Investing in the Georgian lari (GEL) can offer higher nominal yields than many developed‑market deposits, but the currency’s volatility means returns must be evaluated both in lari and in the investor’s home currency.
Recent performance of the lari
- Exchange‑rate trend (≈ 2021‑2026) – The lari moved from roughly 1 USD ≈ 1 GEL to a peak of ≈ 3 GEL per USD. A sharp depreciation occurred after Russia banned direct flights to Georgia in early 2022, but the rate recovered to the mid‑2.8 GEL per USD range by mid‑2024.
- Inflation – Georgian inflation has remained modest, limiting the erosion of real returns on deposits.
Four term‑deposit examples (simple‑interest, interest taken out each period)

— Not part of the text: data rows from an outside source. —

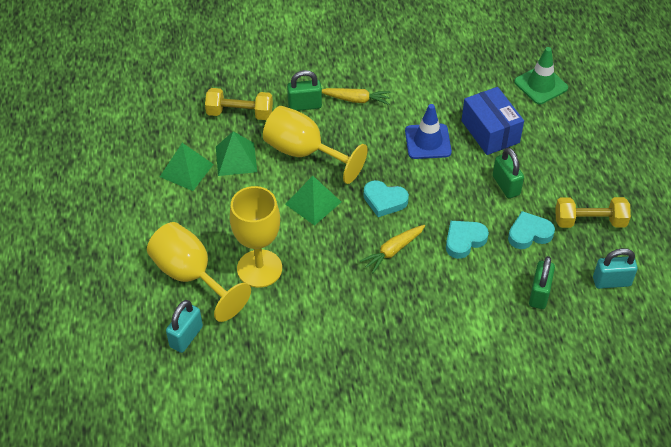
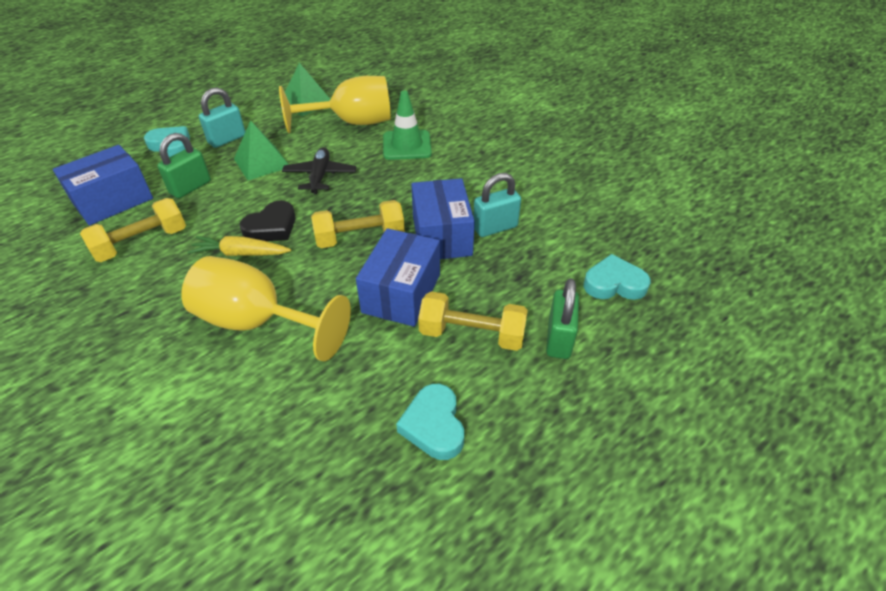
black heart: 0 -> 1
black plane: 0 -> 1
blue box: 1 -> 3
blue traffic cone: 1 -> 0
green padlock: 3 -> 2
green pyramid: 3 -> 2
yellow carrot: 2 -> 1
yellow dumbbell: 2 -> 3
yellow goblet: 3 -> 2

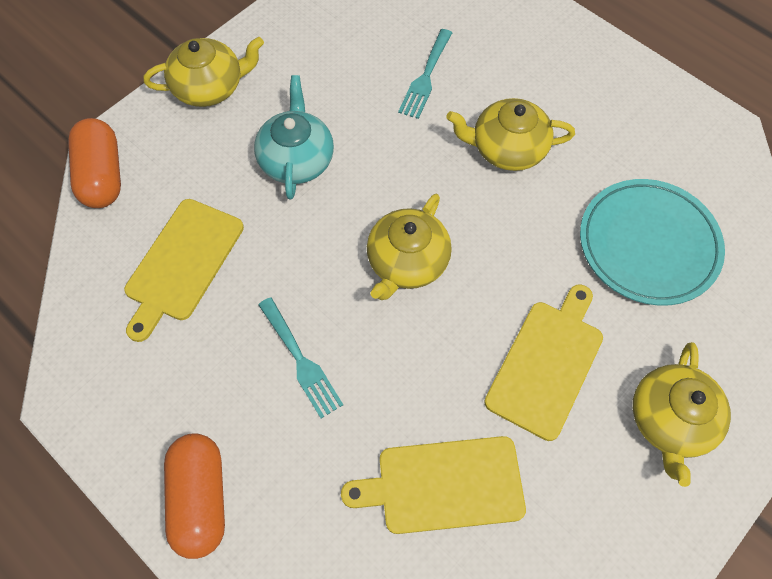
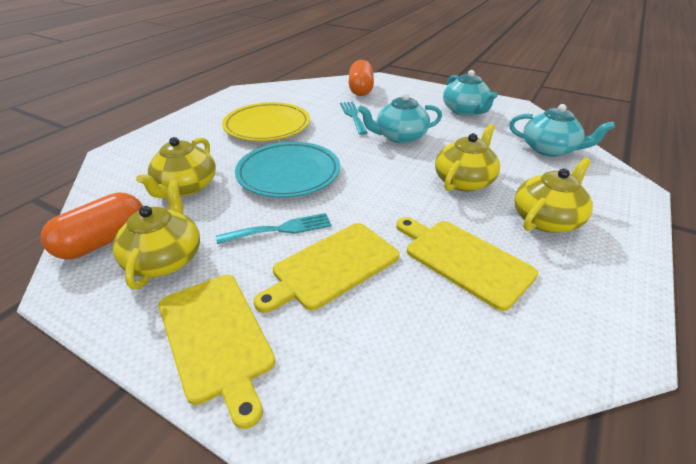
turquoise teapot: 1 -> 3
yellow plate: 0 -> 1

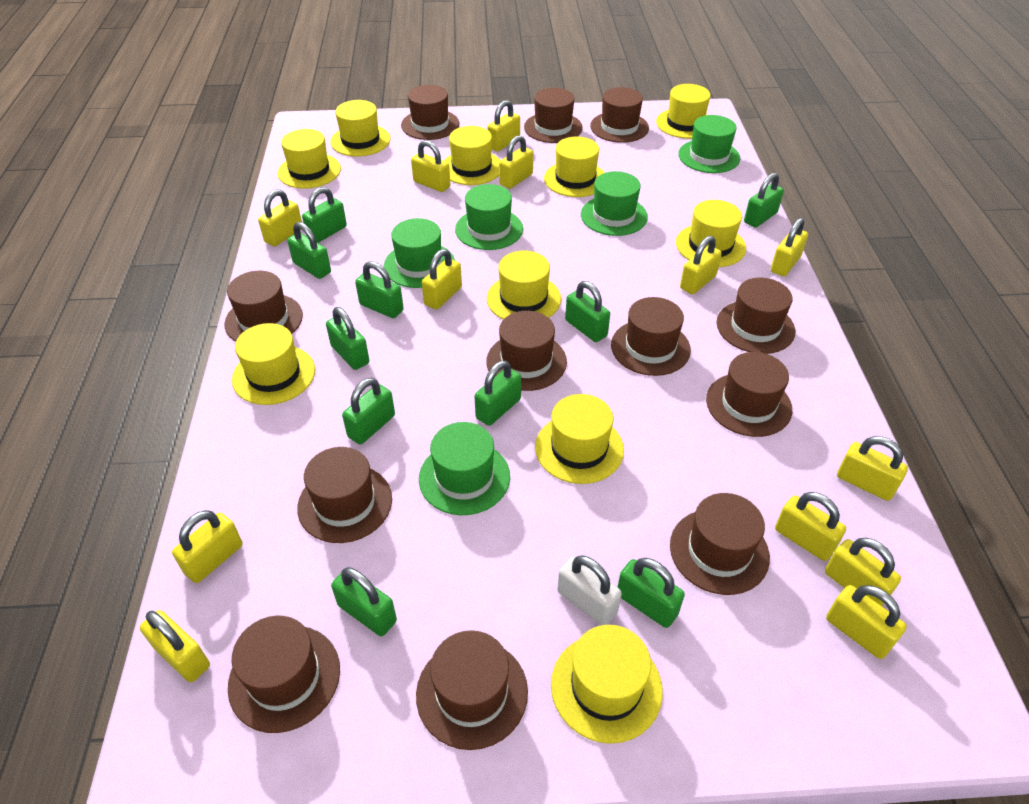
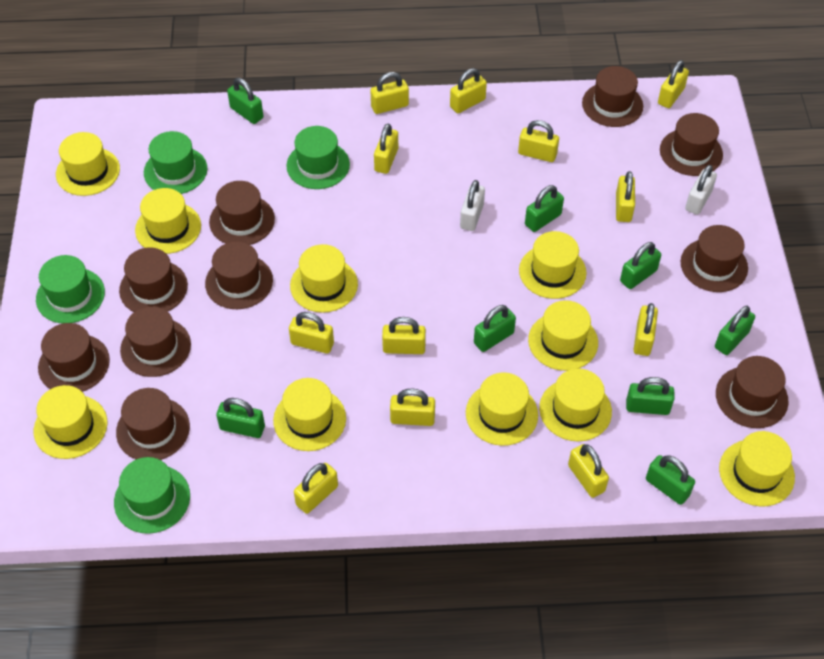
brown hat: 12 -> 10
green hat: 5 -> 4
green padlock: 10 -> 8
white padlock: 1 -> 2
yellow padlock: 13 -> 12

| # | Deposit date | Lari‑to‑USD rate | Deposit size (USD) | Lari amount | Nominal interest (annual) | Duration | Effective USD return* |
|---|---|---|---|---|---|---|---|
| 1 | Dec 2022 | 2.41 GEL/USD | $10,000 | 11,633 GEL | 11.05 % (renewed yearly) | > 4 yr (average 9.9 % p.a.) | ≈ 16.3 % total (≈ 3.9 % p.a. in USD) |
| 2 | Early 2023 (6 mo) | 2.58 GEL/USD | $10,000 | 25,800 GEL | 8.3 % (6‑mo) → 9.3 % avg. | 1.5 yr | ≈ 2 % total (≈ 1.3 % p.a. in USD) |
| 3 | Dec 2018 | 2.66 GEL/USD | $10,000 | 26,600 GEL | 9.9 % (annual) | 1 yr | ≈ 2.2 % total (≈ 2.2 % p.a. in USD) |
| 4 | Early 2024 | 2.91 GEL/USD | $10,000 | 29,100 GEL | 12.4 % (24‑mo) | 2 yr | ≈ 1 % total (≈ 0.5 % p.a. in USD) |
*Effective USD return accounts for the change in the exchange rate over the holding period; the lari’s depreciation can offset most of the high nominal yield.
What the numbers illustrate
- High nominal rates do not guarantee strong USD returns – Even with 11–12 % interest, a falling lari can reduce the dollar‑based outcome to a few percent or less.
- Currency risk can be partially mitigated by timing – Deposits made when the lari is near its recent low (≈ 2.8 GEL/USD) and held through a modest rebound can preserve a portion of the nominal yield.
- Diversification matters – The author keeps the lari exposure to a small fraction (≈ 1–2 % of net worth), using it more as a hedge and a source of higher‑yield cash rather than a core asset.
Practical considerations for nomadic investors
- Bank selection – Georgian banks such as TBC Bank and Bank of Georgia are considered relatively stable and have experience serving foreign clients.
- Liquidity – Term deposits are locked for the agreed period; early withdrawal may incur penalties and force conversion at an unfavorable exchange rate.
- Regulatory environment – Georgia has been improving its business climate, but occasional policy shifts (e.g., flight bans affecting tourism) can impact the currency.
- Tourism as a driver – The sector contributes a steady inflow of foreign currency. Visitor numbers have risen consistently, with projections of ≈ 10 million tourists in the coming year, supporting the lari’s demand side.
Risk assessment
| Risk factor | Impact on returns | Mitigation |
|---|---|---|
| Currency depreciation (e.g., after Russian flight ban) | Can erase most of the nominal interest | Keep exposure modest; monitor geopolitical developments; consider hedging if larger amounts are involved |
| Bank solvency | Loss of principal if a bank fails | Choose well‑capitalized, internationally audited banks; diversify across institutions |
| Inflation | Reduces real purchasing power | Georgia’s inflation has been low; still, factor expected price rises into the return calculation |
| Policy shocks (tourism restrictions, tax changes) | May affect currency demand and deposit rates | Stay informed on policy trends; maintain flexibility to reallocate funds |
Bottom line
For investors comfortable with a small, high‑yield foreign‑currency position, Georgian lari term deposits can deliver nominal rates of 9–12 %. However, currency risk typically limits the effective return in USD or other major currencies to a few percent. The strategy works best when:
- The deposit size is limited to 1–2 % of total net worth or a modest portion of income.
- The investor can tolerate short‑term fluctuations and is willing to hold the deposit for the full term.
- The chosen bank is reputable and offers easy access for expatriates or digital nomads.
In a scenario where the lari weakens sharply, the high interest still often covers the loss, leaving the investor roughly break‑even compared with a comparable U.S.‑dollar deposit. Conversely, if the lari stabilises or appreciates, the same deposits can outperform traditional savings accounts.
Thus, a cautiously sized exposure to Georgian lari deposits can be a viable diversification tool for nomadic investors seeking higher yields, provided they remain vigilant about exchange‑rate movements and geopolitical developments.